═══ Source data ═══
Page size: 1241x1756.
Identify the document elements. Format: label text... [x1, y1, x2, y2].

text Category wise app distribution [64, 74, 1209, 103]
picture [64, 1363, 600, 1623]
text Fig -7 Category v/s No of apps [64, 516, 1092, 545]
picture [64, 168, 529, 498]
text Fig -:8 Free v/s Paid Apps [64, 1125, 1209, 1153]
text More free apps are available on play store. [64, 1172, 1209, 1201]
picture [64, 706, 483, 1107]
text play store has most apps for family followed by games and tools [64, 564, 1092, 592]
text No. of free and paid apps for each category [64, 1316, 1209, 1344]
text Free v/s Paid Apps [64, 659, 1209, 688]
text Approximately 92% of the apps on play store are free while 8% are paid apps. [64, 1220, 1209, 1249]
═══
(Problem) Generate a verbatim printout of all the entries.

(Exercise response)
Page size: 1241x1756.
Identify the document elements. Format: label text... [x1, y1, x2, y2].

text Category wise app distribution [64, 74, 1209, 103]
picture [64, 1363, 600, 1623]
text Fig -7 Category v/s No of apps [64, 516, 1092, 545]
picture [64, 168, 529, 498]
text Fig -:8 Free v/s Paid Apps [64, 1125, 1209, 1153]
text More free apps are available on play store. [64, 1172, 1209, 1201]
picture [64, 706, 483, 1107]
text play store has most apps for family followed by games and tools [64, 564, 1092, 592]
text No. of free and paid apps for each category [64, 1316, 1209, 1344]
text Free v/s Paid Apps [64, 659, 1209, 688]
text Approximately 92% of the apps on play store are free while 8% are paid apps. [64, 1220, 1209, 1249]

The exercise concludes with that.